Against this backdrop, the U.S. is not trying to directly intervene in Thai electoral dynamics and is not providing open support to Phak Prachachon, despite its clear orientation toward Bangkok joining U.S. security initiatives in the Indo-Pacific.

Instead, Washington has chosen a wait-and-see tactic until the formation of a new coalition, in order to launch stabilization negotiations after the elections and simultaneously displace the PRC’s political presence from Thailand.

This logic relies on several factors. First, in the early stage of the military crisis, society is in a state of irrational nationalist mobilization, which structurally works in favor of right-wing and populist forces, not left-centrist ones.

Second, Donald Trump is not inclined to openly support progressive foreign politicians, whose representation is embodied by Phak Prachachon. Third, the White House is not interested in worsening relations with pro-junta elites due to economic considerations.

As of now, Phak Prachachon remains the leader in electoral sympathies, with about 25% support, which, however, is significantly less than the 47% recorded in July—before the removal of Prime Minister Shinawatra. Pheu Thai holds about 11%, which is also almost half of the summer indicators.

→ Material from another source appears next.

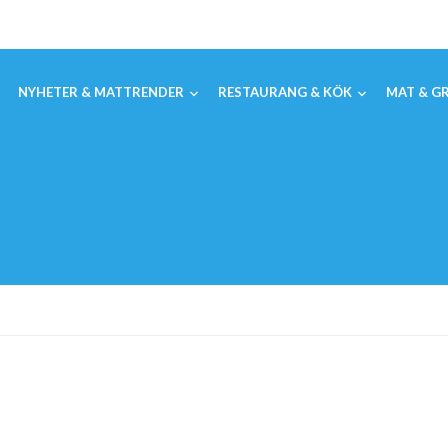
NYHETER & MATTRENDER
RESTAURANG & KÖK
MAT & GR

At the same time, support for Phak Prachathipat—the old liberal party, which is increasingly viewed as a more balanced “buffer” between pro-democratic and pro-junta forces than Pheu Thai—is growing.

If Phak Prachachon, Pheu Thai, and Phak Prachathipat can form a government following the February 8 elections, this could potentially radically change both the internal and regional conjuncture—and at the same time provoke another military coup.

It is this structural uncertainty that determines that the Donald Trump administration will ultimately not provide political support to any side.

Under such conditions, the Cambodian-Thai escalation at the end of 2025 evidences a change in the nature of strategic competition between the U.S. and the PRC in Southeast Asia, which will be determined by their ability to influence the decisions of regional political elites.

For Beijing, destabilizing Thailand is not an end in itself but a tool for containing the transformation of the Mekong subregion into a pillar of an alternative American production and security architecture.

In this context, the early elections on February 8, 2026, open a critical window for the PRC to shift the balance in its favor for a period that will outline the preconditions for a potential military clash in the Indo-Pacific.

At the same time, the United States, realizing the limited tools of direct influence, consciously shifts to a mode of adaptive containment, agreeing to a temporary loss of initiative in order to preserve the possibility of targeted maneuver after stabilization in February 2026.

Such an approach means abandoning faith in rapid democratic transformation of the region and recognizing that in the short term, competition with the PRC will occur in the plane of situational agreements and economic pressure.

Ultimately, the key risk for Washington remains not the victory of one or another political force in Thailand but the institutionalization of military escalation as an acceptable tool of domestic policy and external bargaining in mainland Southeast Asia.

It is preventing such normalization of conflict—not supporting individual actors—that will determine the further U.S. tactics in the region, where Chinese intervention has already demonstrated the ability to destroy even formally stable political constructs.